JOB ITEM:
Examine the records and identify each line that includes the string "LIST". Copy those lines.
■ ■ ■ ■ ■
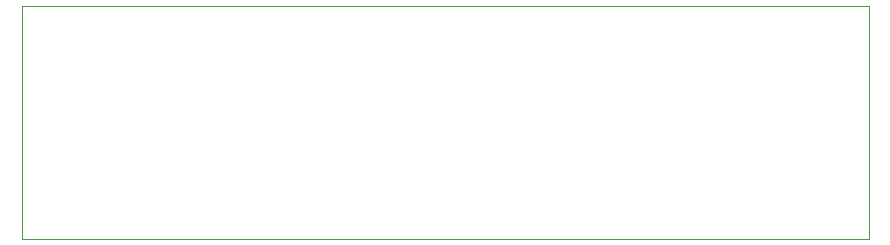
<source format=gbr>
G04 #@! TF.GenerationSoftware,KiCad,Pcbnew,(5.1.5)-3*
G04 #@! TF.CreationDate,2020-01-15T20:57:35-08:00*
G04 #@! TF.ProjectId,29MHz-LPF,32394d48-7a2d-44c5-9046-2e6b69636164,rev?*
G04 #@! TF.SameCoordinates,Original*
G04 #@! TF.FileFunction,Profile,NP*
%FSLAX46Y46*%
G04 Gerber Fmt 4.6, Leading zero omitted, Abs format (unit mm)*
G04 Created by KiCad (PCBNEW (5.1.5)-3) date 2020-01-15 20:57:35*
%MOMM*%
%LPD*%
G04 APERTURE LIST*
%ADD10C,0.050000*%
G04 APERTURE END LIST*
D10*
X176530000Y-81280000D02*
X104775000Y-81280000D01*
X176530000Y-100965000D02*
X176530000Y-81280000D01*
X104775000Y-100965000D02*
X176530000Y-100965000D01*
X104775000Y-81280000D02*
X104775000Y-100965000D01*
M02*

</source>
■ ■ ■ ■ ■
RESPONSE TO THE TASK:
G04 APERTURE LIST*
G04 APERTURE END LIST*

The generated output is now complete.